Your task is to repeat all of the data exactly while excluding the pictures.

Segment Start: Records

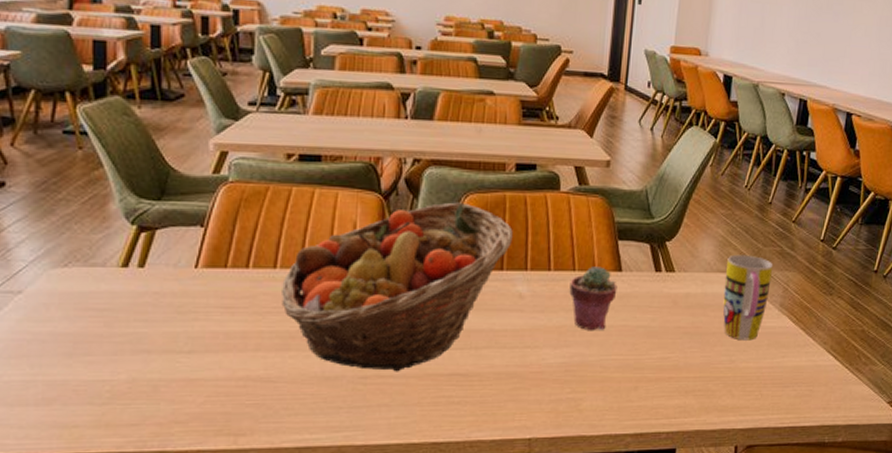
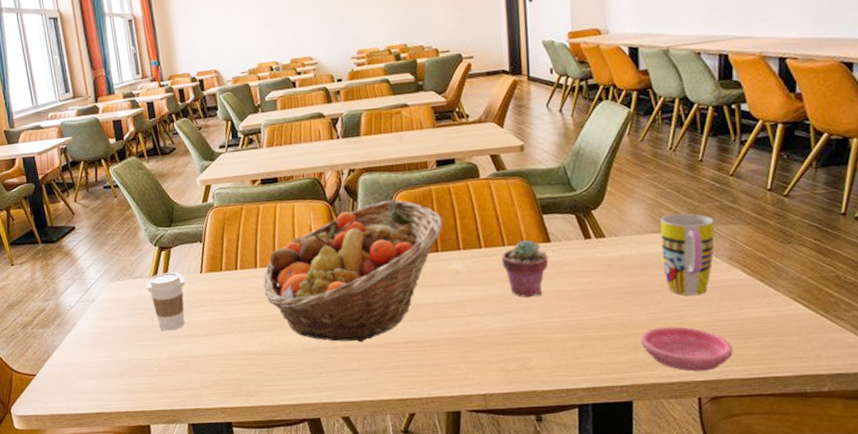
coffee cup: none [110,261,171,343] -> present [146,271,186,331]
saucer: none [692,370,771,419] -> present [641,326,733,372]

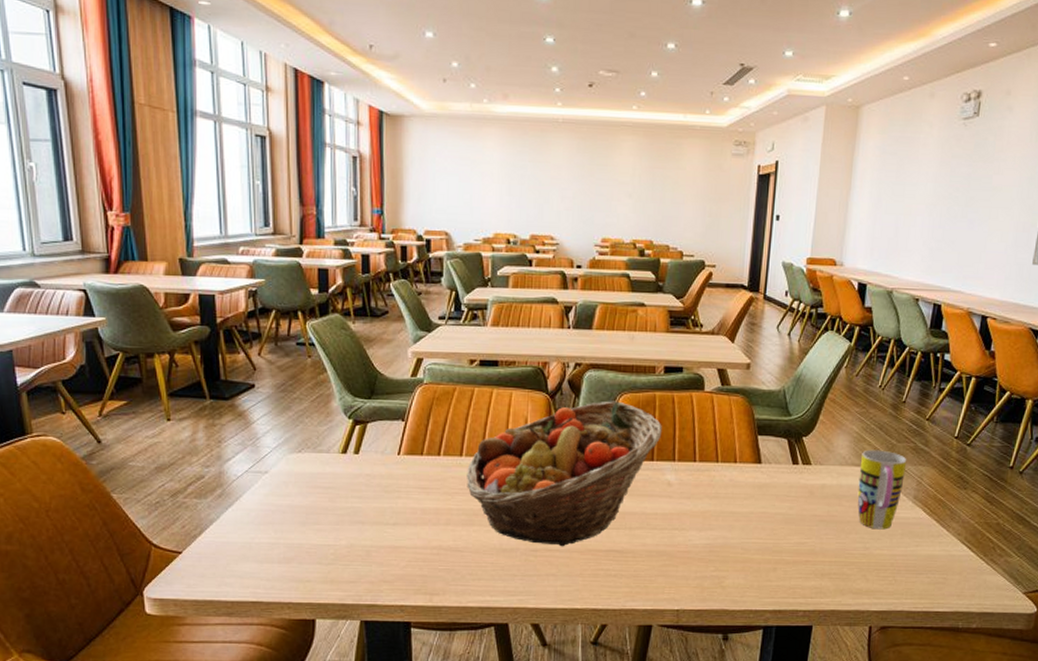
coffee cup: present [146,271,186,331] -> none [333,449,379,516]
potted succulent: present [501,240,549,298] -> none [713,459,757,517]
saucer: present [641,326,733,372] -> none [828,556,905,602]

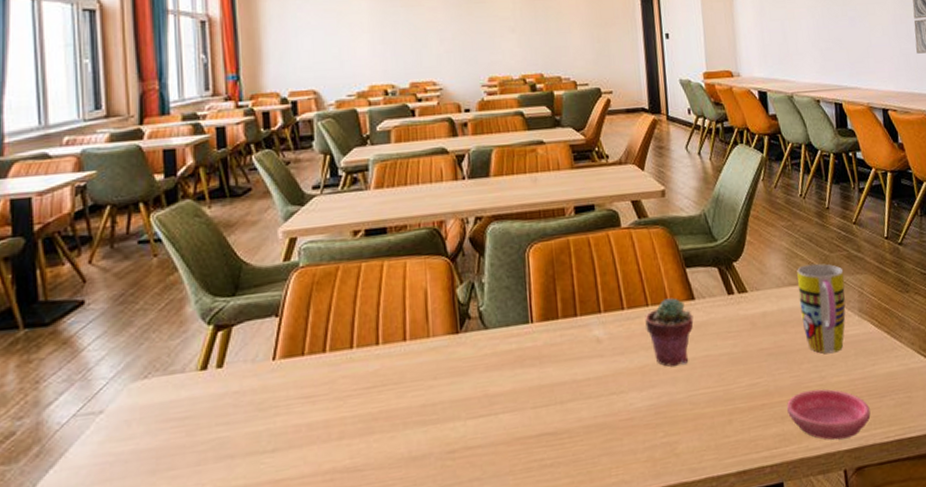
fruit basket: present [467,401,662,547] -> none [360,253,582,443]
potted succulent: none [713,459,757,517] -> present [645,298,694,367]
saucer: none [828,556,905,602] -> present [787,389,871,441]

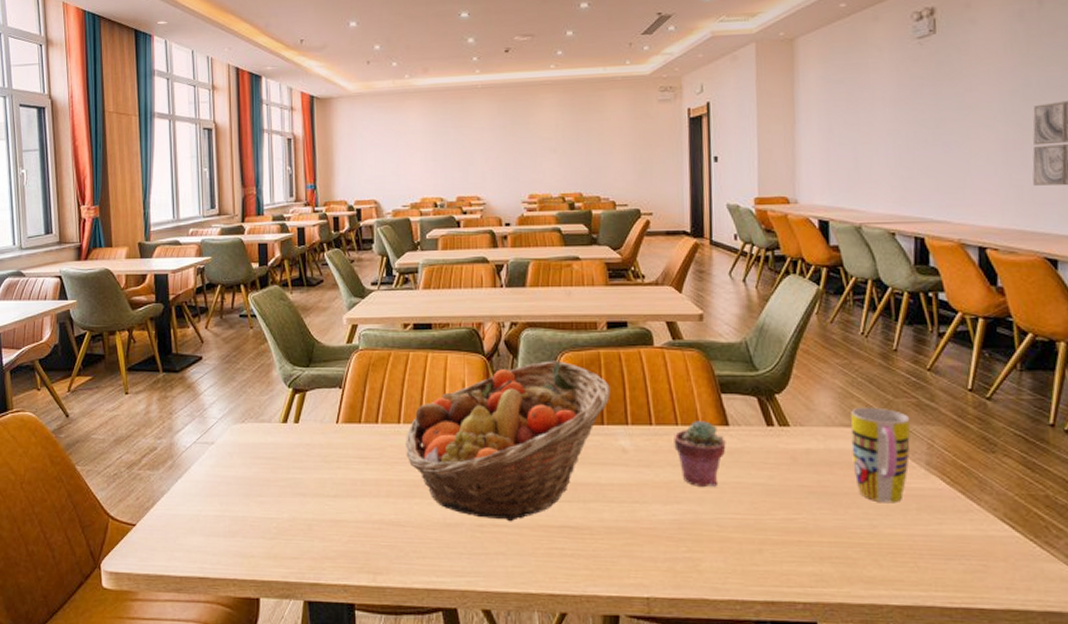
fruit basket: none [360,253,582,443] -> present [406,360,610,522]
saucer: present [787,389,871,441] -> none [828,536,932,594]

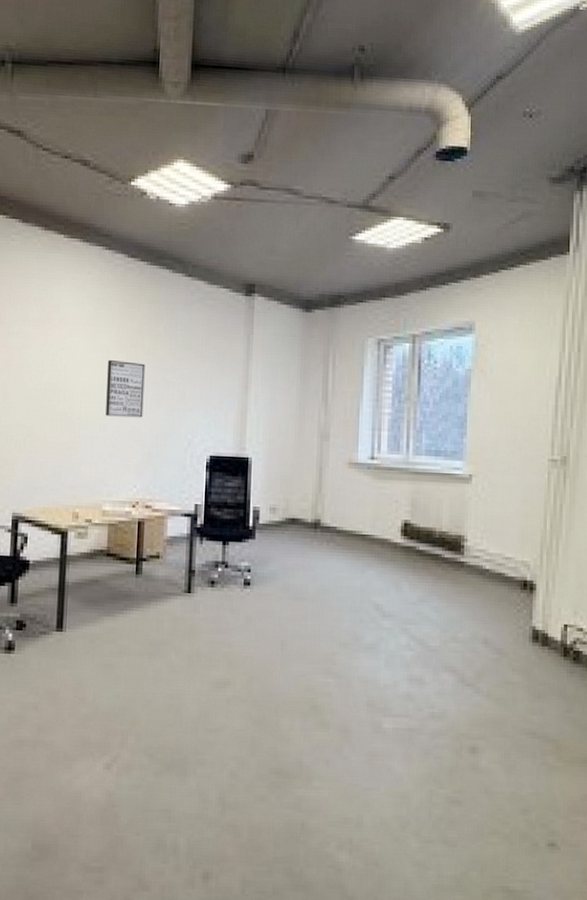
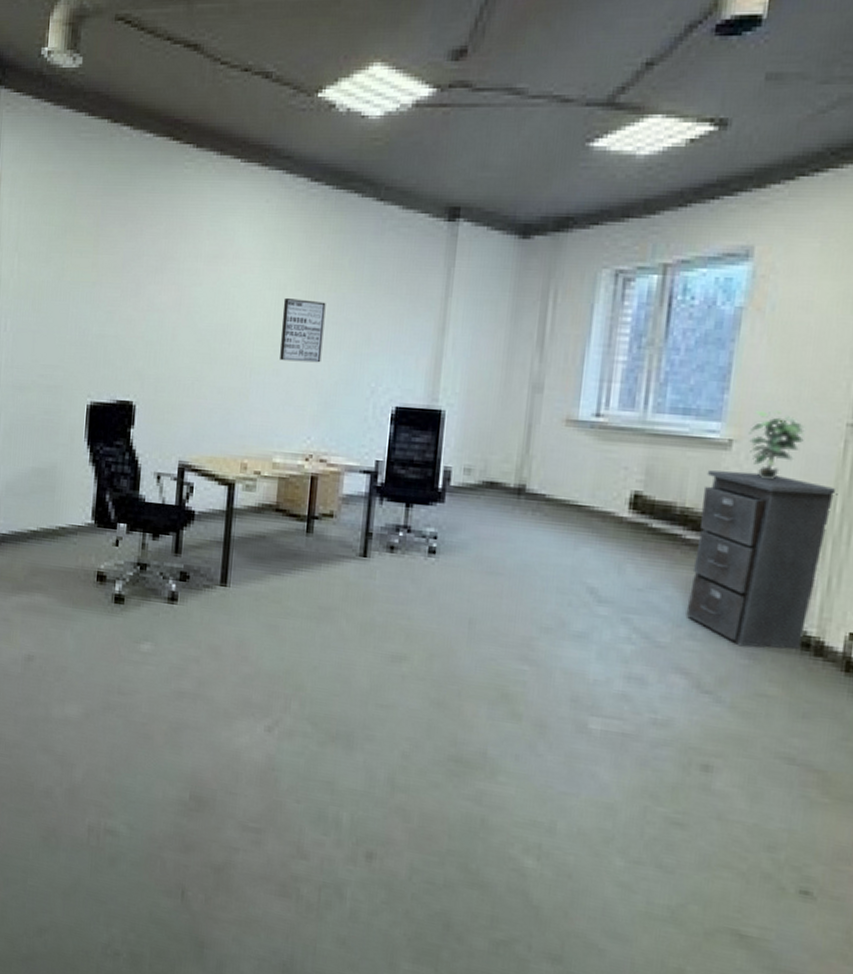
filing cabinet: none [449,500,547,644] -> present [686,470,838,650]
potted plant: none [482,451,521,506] -> present [748,410,805,480]

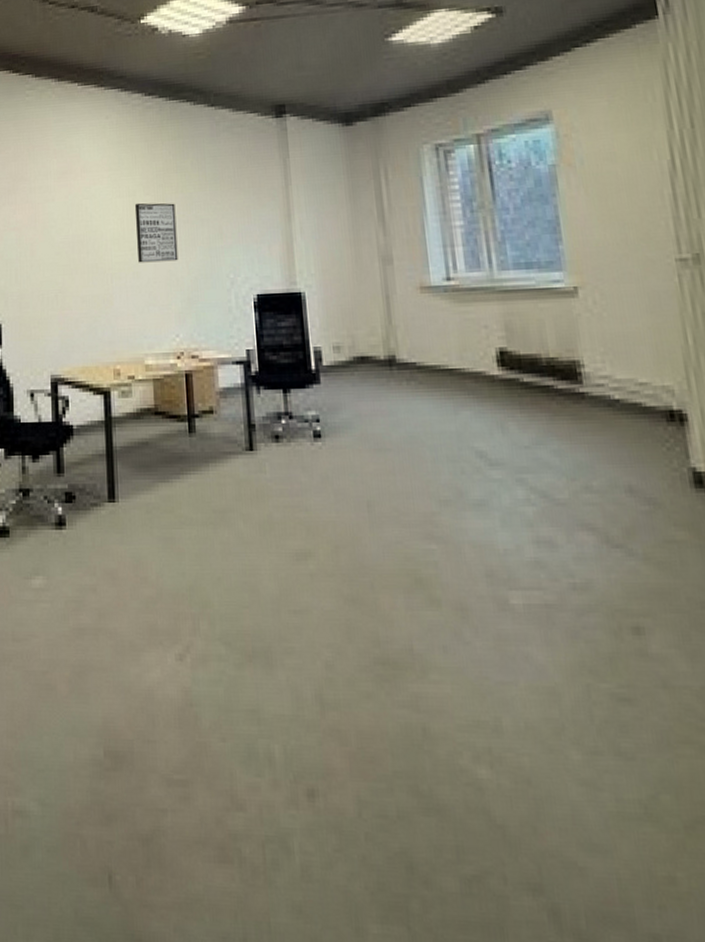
filing cabinet: present [686,470,838,650] -> none [561,315,694,492]
potted plant: present [748,410,805,480] -> none [589,254,642,321]

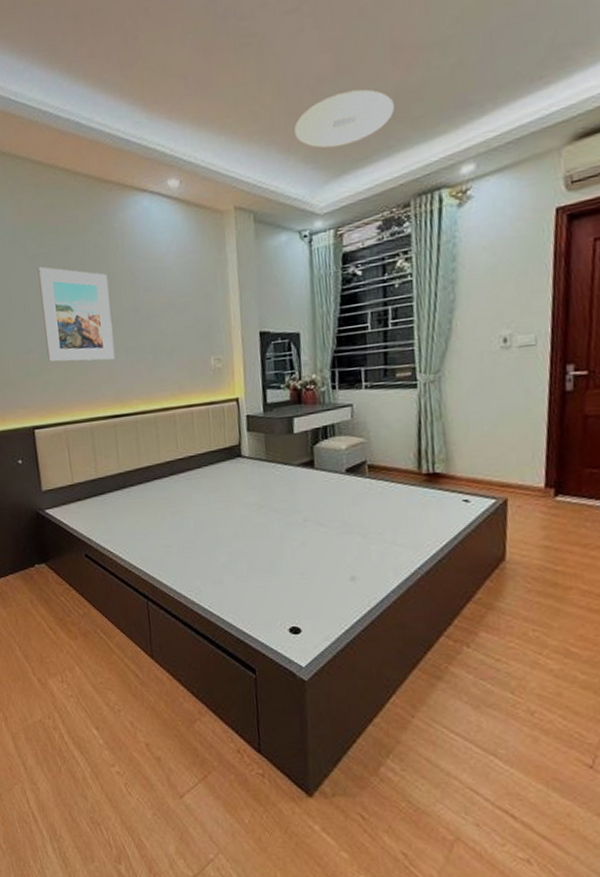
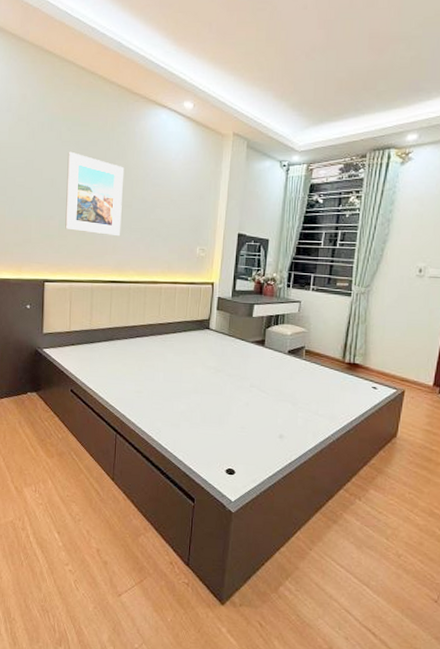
ceiling light: present [294,89,394,149] -> none [288,61,365,102]

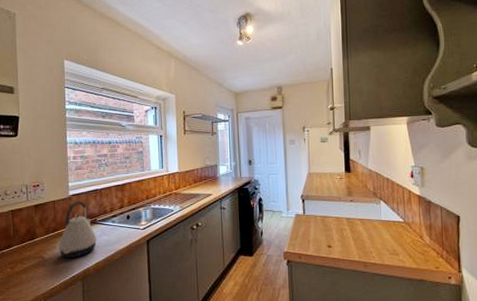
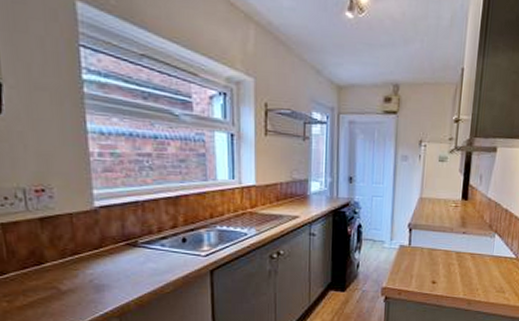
kettle: present [58,201,98,258] -> none [80,216,140,289]

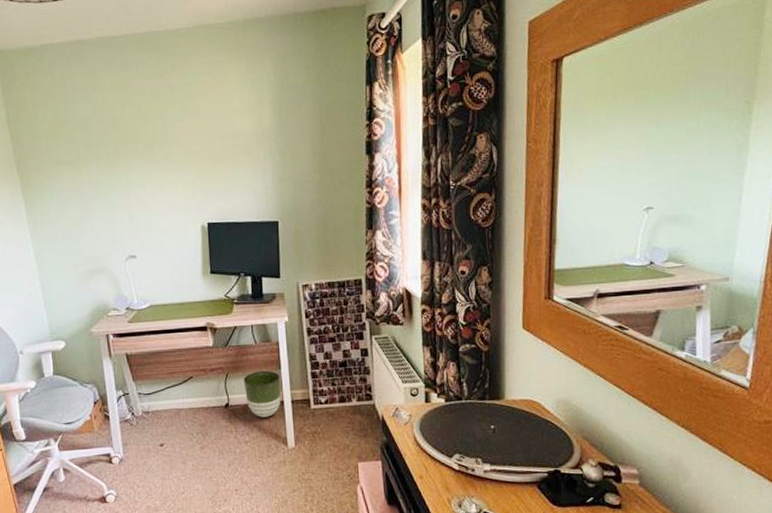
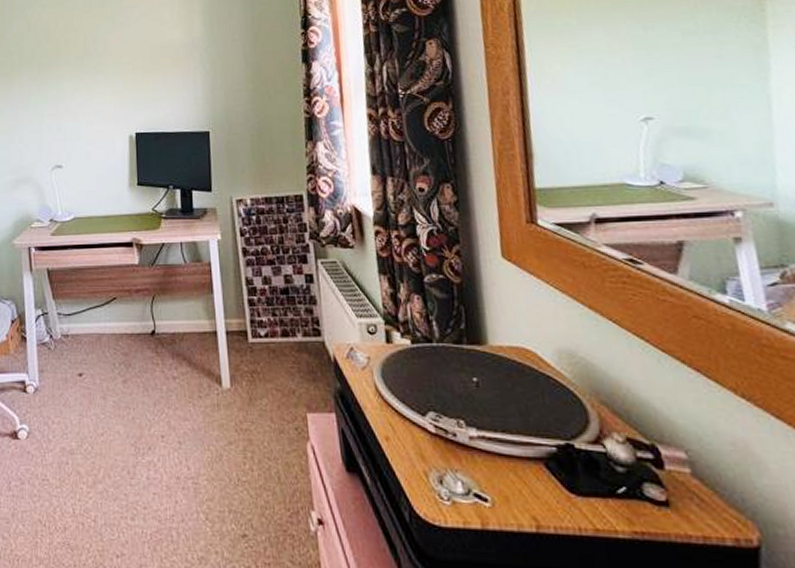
planter: present [243,370,281,417] -> none [171,294,214,349]

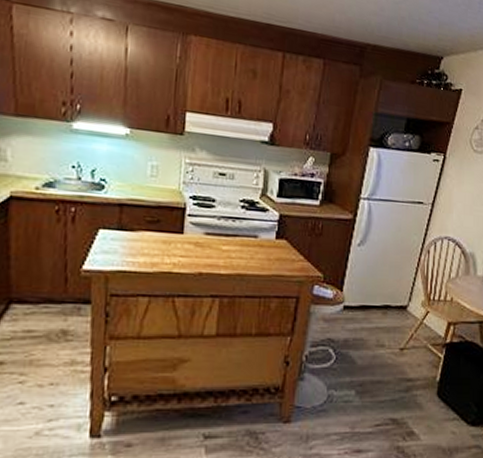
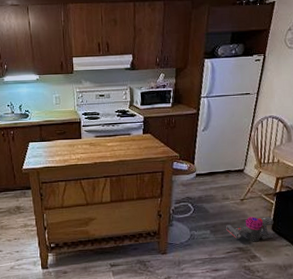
vacuum cleaner: none [376,374,440,412] -> present [225,216,274,242]

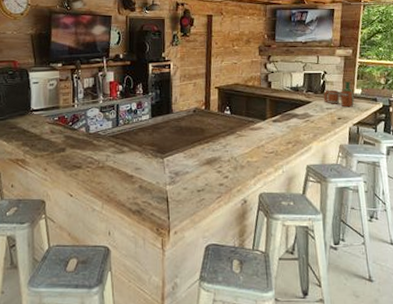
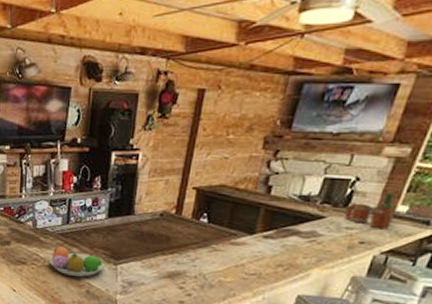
fruit bowl: none [103,147,153,174] -> present [49,246,105,277]

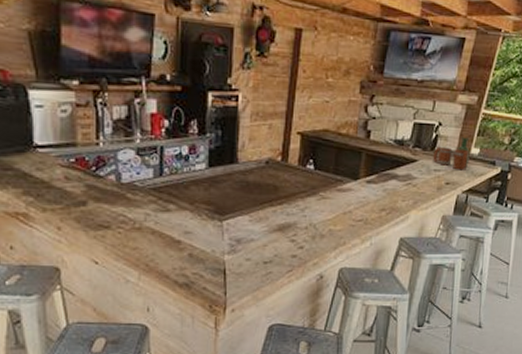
fruit bowl: present [49,246,105,277] -> none [140,203,208,238]

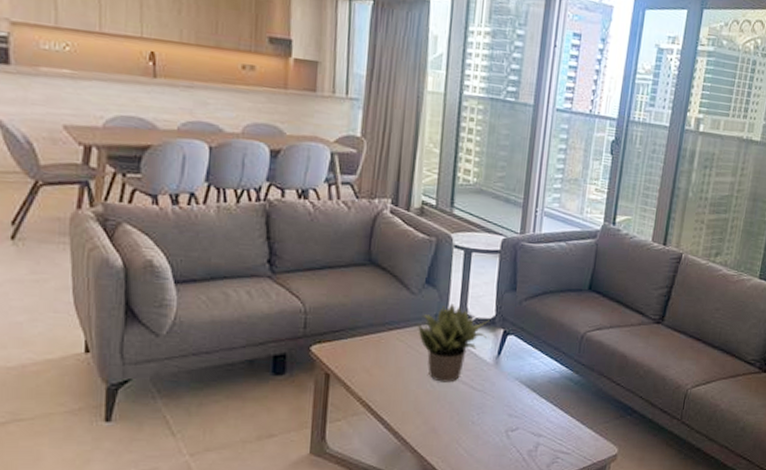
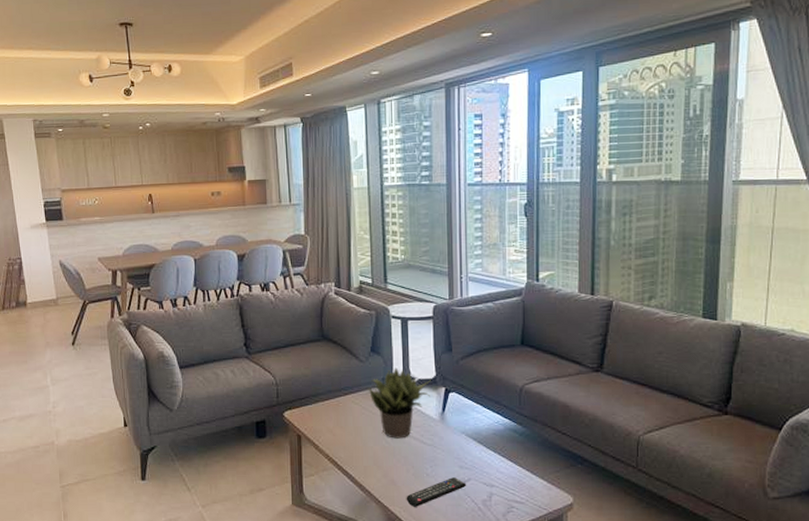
remote control: none [446,426,514,457] -> present [406,477,467,507]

Segment End: Records

## [Your solution]
coffee cup: none [110,261,171,343] -> present [146,271,186,331]
saucer: none [692,370,771,419] -> present [641,326,733,372]

coffee cup: present [146,271,186,331] -> none [333,449,379,516]
potted succulent: present [501,240,549,298] -> none [713,459,757,517]
saucer: present [641,326,733,372] -> none [828,556,905,602]

fruit basket: present [467,401,662,547] -> none [360,253,582,443]
potted succulent: none [713,459,757,517] -> present [645,298,694,367]
saucer: none [828,556,905,602] -> present [787,389,871,441]

fruit basket: none [360,253,582,443] -> present [406,360,610,522]
saucer: present [787,389,871,441] -> none [828,536,932,594]

filing cabinet: none [449,500,547,644] -> present [686,470,838,650]
potted plant: none [482,451,521,506] -> present [748,410,805,480]

filing cabinet: present [686,470,838,650] -> none [561,315,694,492]
potted plant: present [748,410,805,480] -> none [589,254,642,321]

ceiling light: present [294,89,394,149] -> none [288,61,365,102]

kettle: present [58,201,98,258] -> none [80,216,140,289]

planter: present [243,370,281,417] -> none [171,294,214,349]

vacuum cleaner: none [376,374,440,412] -> present [225,216,274,242]

fruit bowl: none [103,147,153,174] -> present [49,246,105,277]

fruit bowl: present [49,246,105,277] -> none [140,203,208,238]

remote control: none [446,426,514,457] -> present [406,477,467,507]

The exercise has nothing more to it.